Stored items from a collection:
=-=-=-=-=

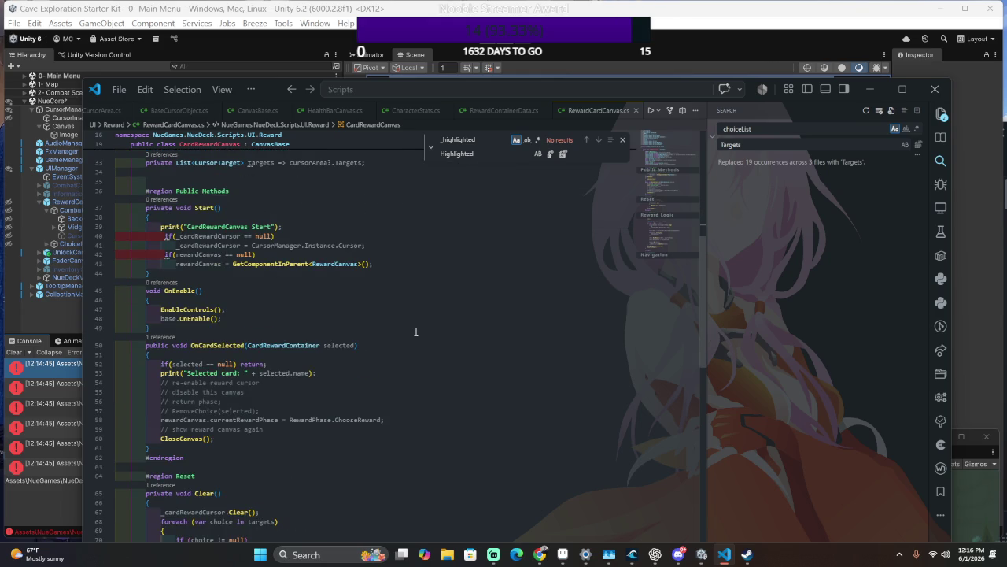
pyautogui.scroll(-7, 324, 302)
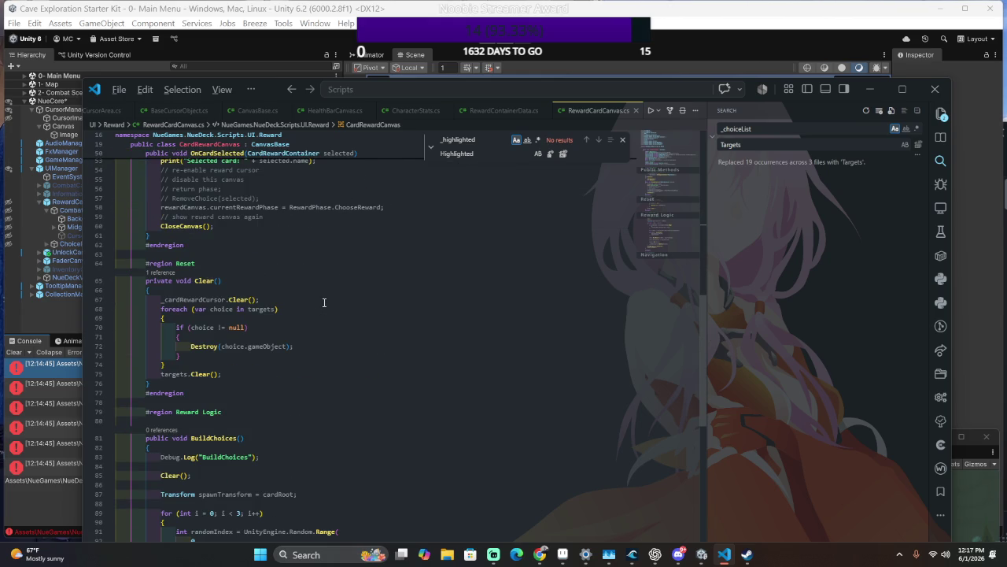
pyautogui.press('alt+Tab')
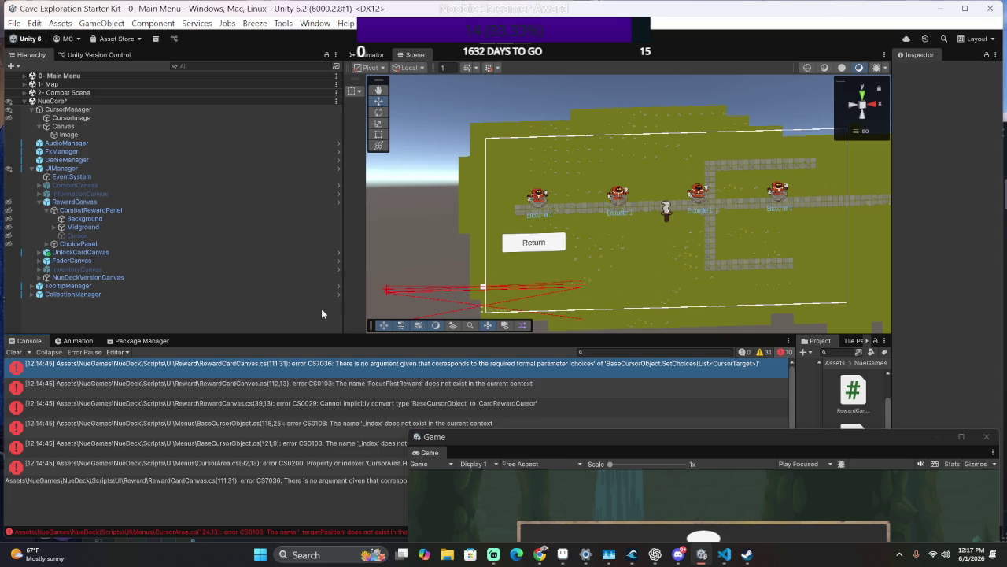
pyautogui.press('alt+Tab')
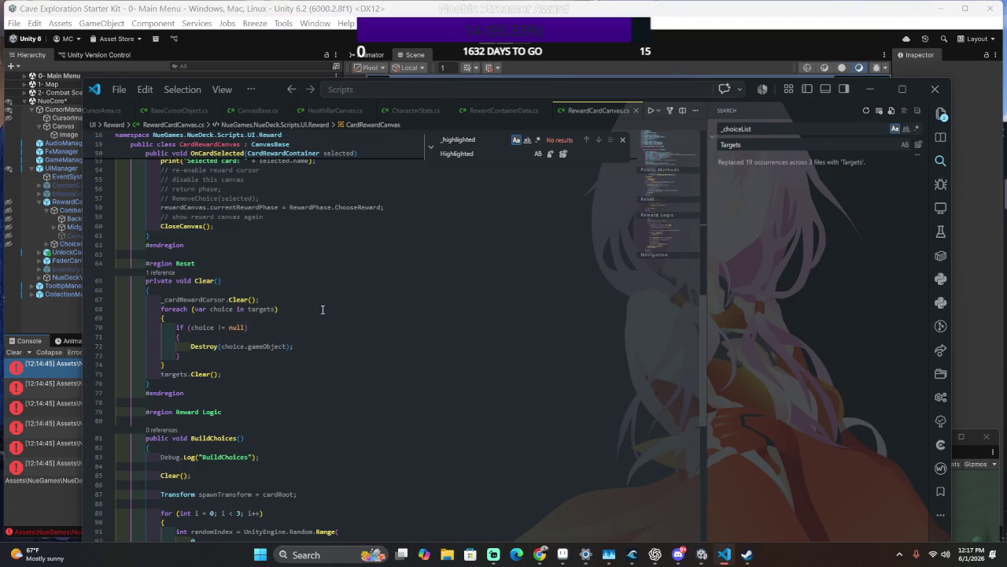
pyautogui.scroll(-13, 322, 309)
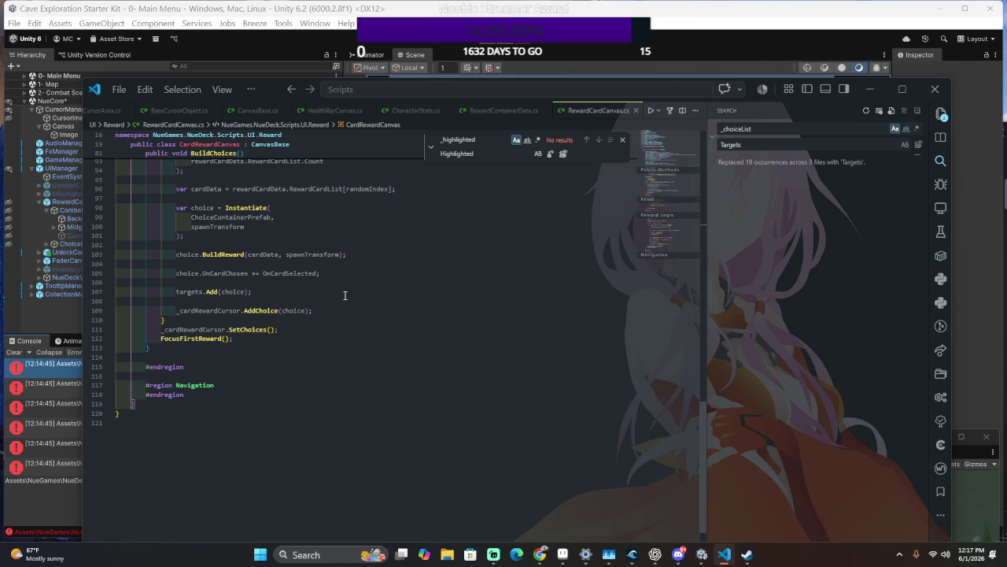
pyautogui.click(273, 329)
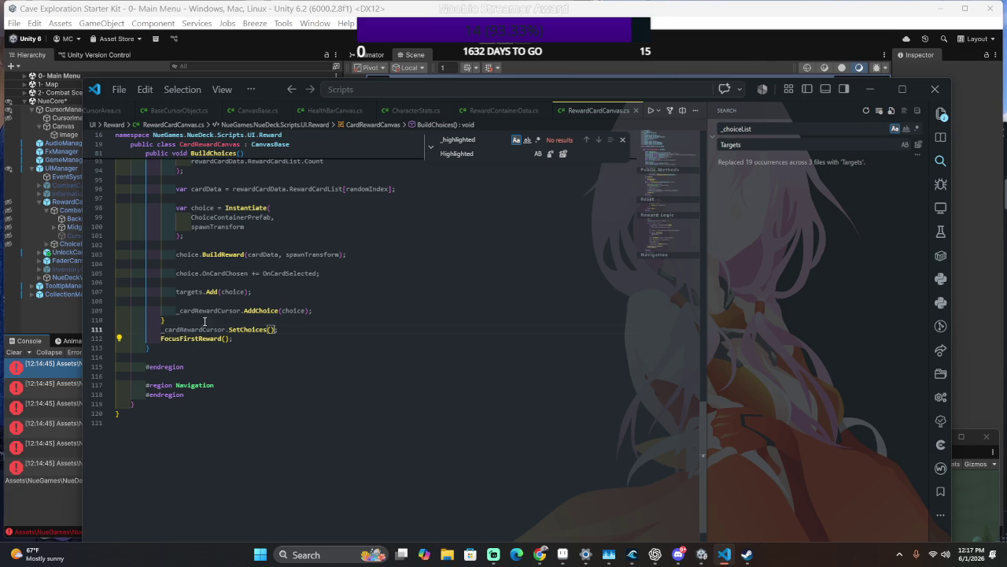
pyautogui.press('alt+Tab')
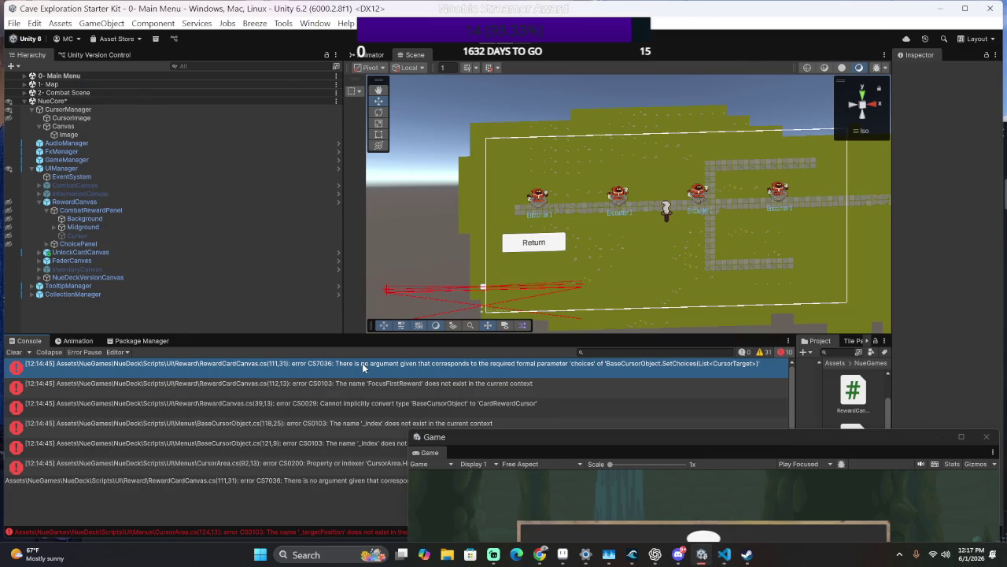
pyautogui.press('alt+Tab')
pyautogui.press('alt+Tab')
pyautogui.press('alt+Tab')
pyautogui.press('alt+Tab')
pyautogui.press('alt+Tab')
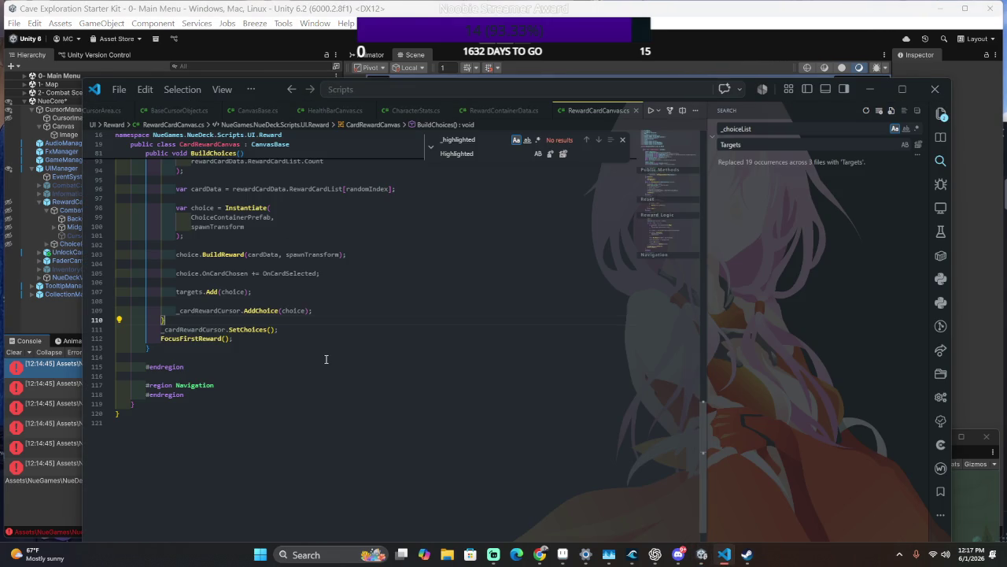
pyautogui.moveTo(322, 331); pyautogui.dragTo(322, 321)
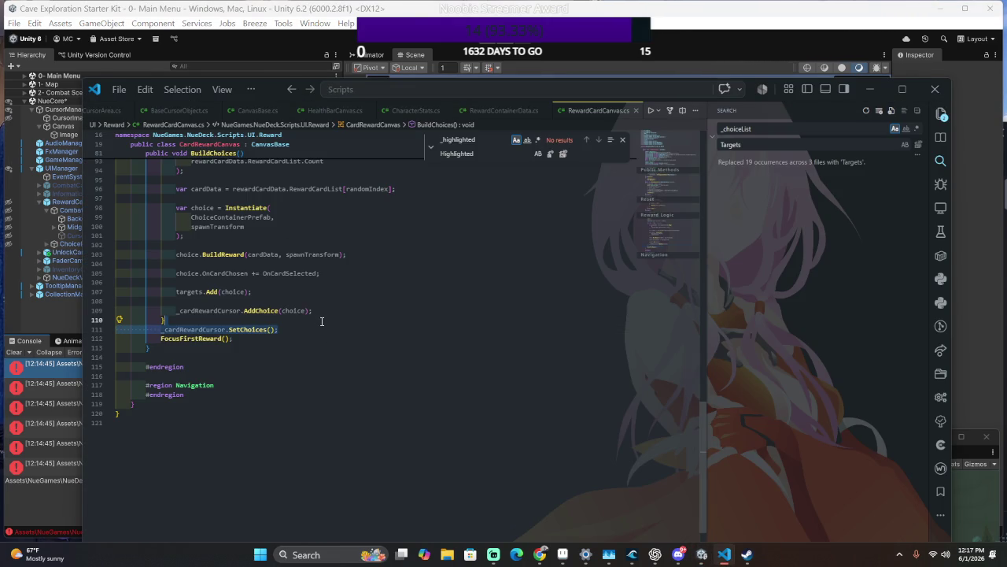
pyautogui.press('alt+Up')
pyautogui.press('alt+Down')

=-=-=-=-=

Wherever a line above contains the string "scroll", copy that line.

EXERCISE RESPONSE ->
pyautogui.scroll(-7, 324, 302)
pyautogui.scroll(-13, 322, 309)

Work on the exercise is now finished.